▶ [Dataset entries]
##############################
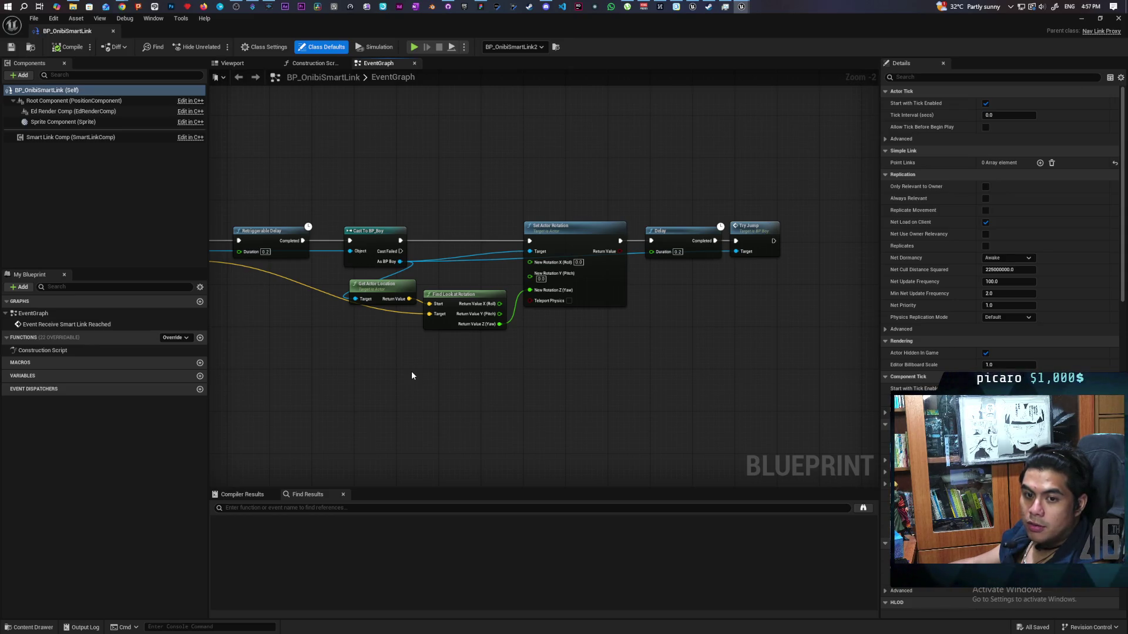
{"action": "scroll", "coordinate": [437, 386], "scroll_direction": "down", "scroll_amount": 2}
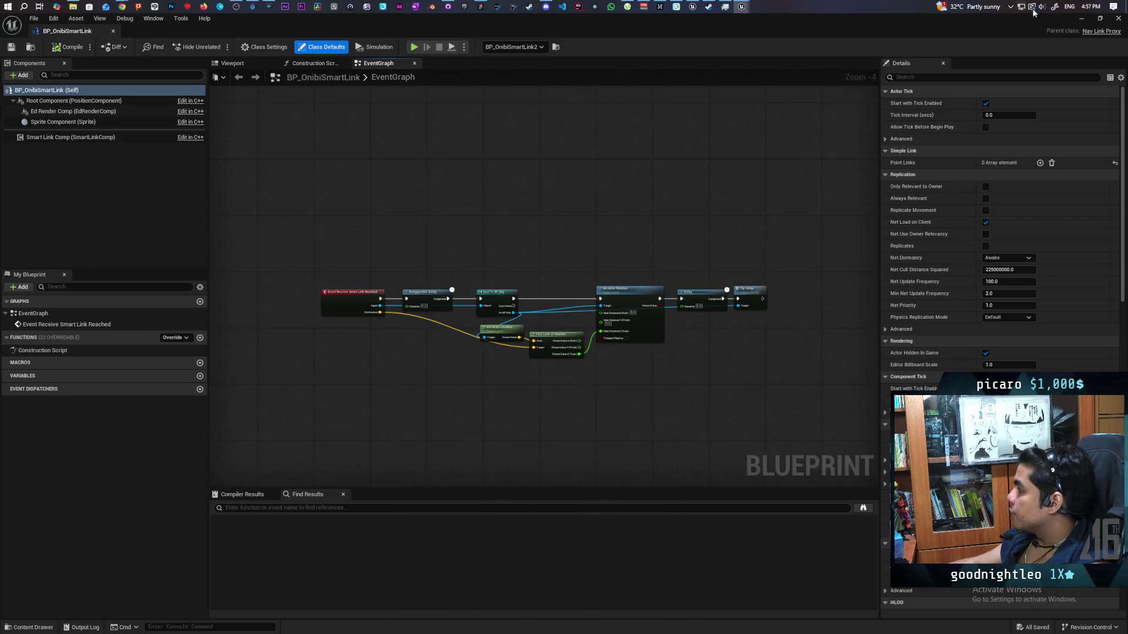
{"action": "left_click", "coordinate": [1083, 19]}
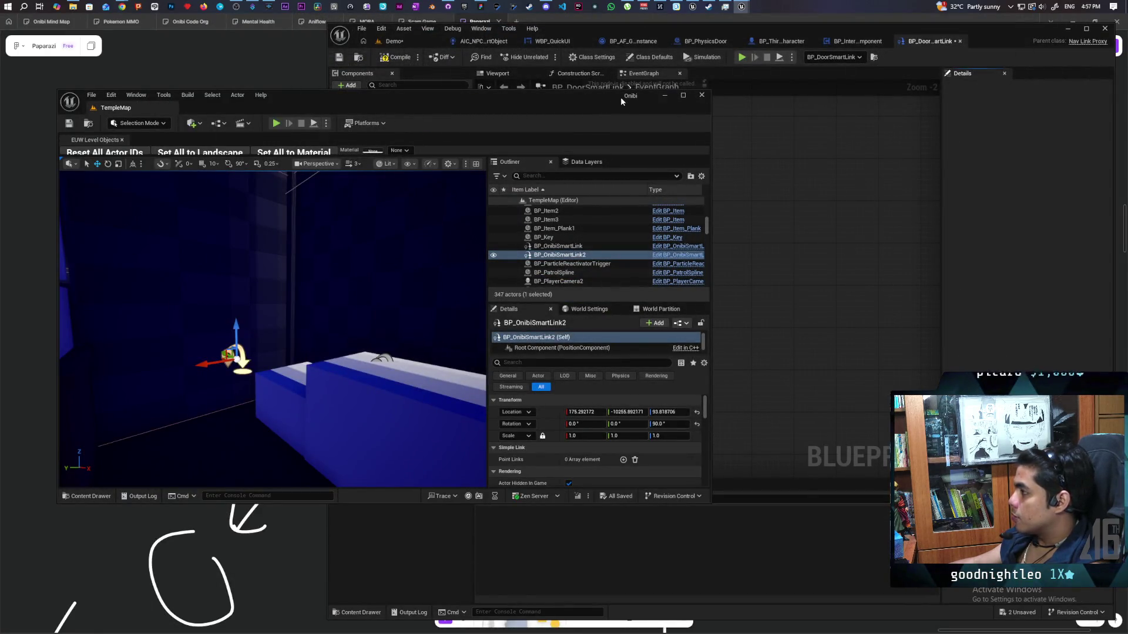
{"action": "left_click", "coordinate": [670, 97]}
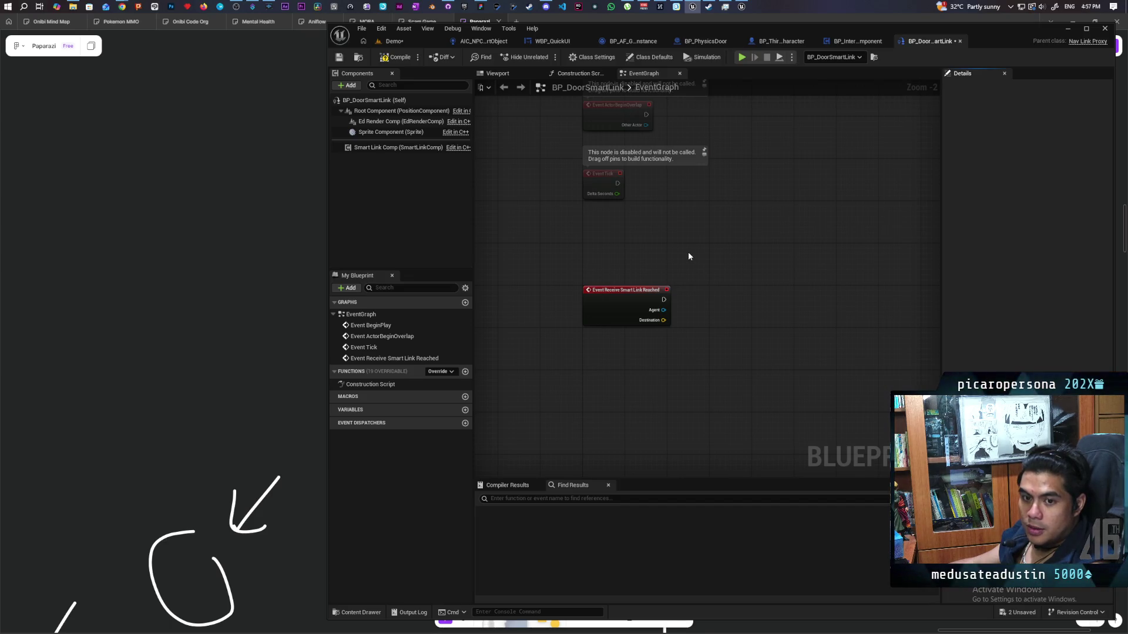
{"action": "mouse_move", "coordinate": [717, 285]}
{"action": "left_mouse_down"}
{"action": "mouse_move", "coordinate": [673, 231]}
{"action": "mouse_move", "coordinate": [664, 290]}
{"action": "mouse_move", "coordinate": [640, 118]}
{"action": "mouse_move", "coordinate": [629, 140]}
{"action": "mouse_move", "coordinate": [626, 113]}
{"action": "mouse_move", "coordinate": [639, 135]}
{"action": "mouse_move", "coordinate": [606, 158]}
{"action": "mouse_move", "coordinate": [697, 186]}
{"action": "mouse_move", "coordinate": [690, 171]}
{"action": "mouse_move", "coordinate": [680, 191]}
{"action": "mouse_move", "coordinate": [664, 174]}
{"action": "mouse_move", "coordinate": [669, 241]}
{"action": "mouse_move", "coordinate": [675, 232]}
{"action": "left_mouse_up"}
{"action": "scroll", "coordinate": [606, 158], "scroll_direction": "up", "scroll_amount": 2}
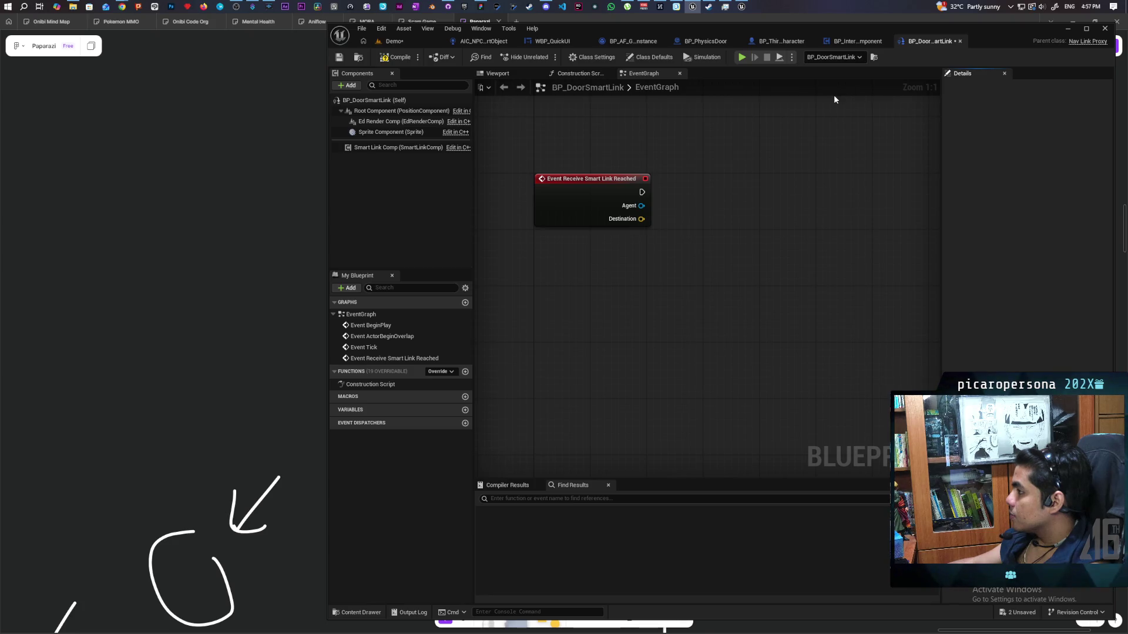
{"action": "mouse_move", "coordinate": [741, 6]}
##############################
▶ [INSTRUCTIONS TO FOLLOW]
Among the records above, find each line holding "scroll" and list it.

▶ [OUTPUT FOR THIS EXERCISE]
{"action": "scroll", "coordinate": [437, 386], "scroll_direction": "down", "scroll_amount": 2}
{"action": "scroll", "coordinate": [606, 158], "scroll_direction": "up", "scroll_amount": 2}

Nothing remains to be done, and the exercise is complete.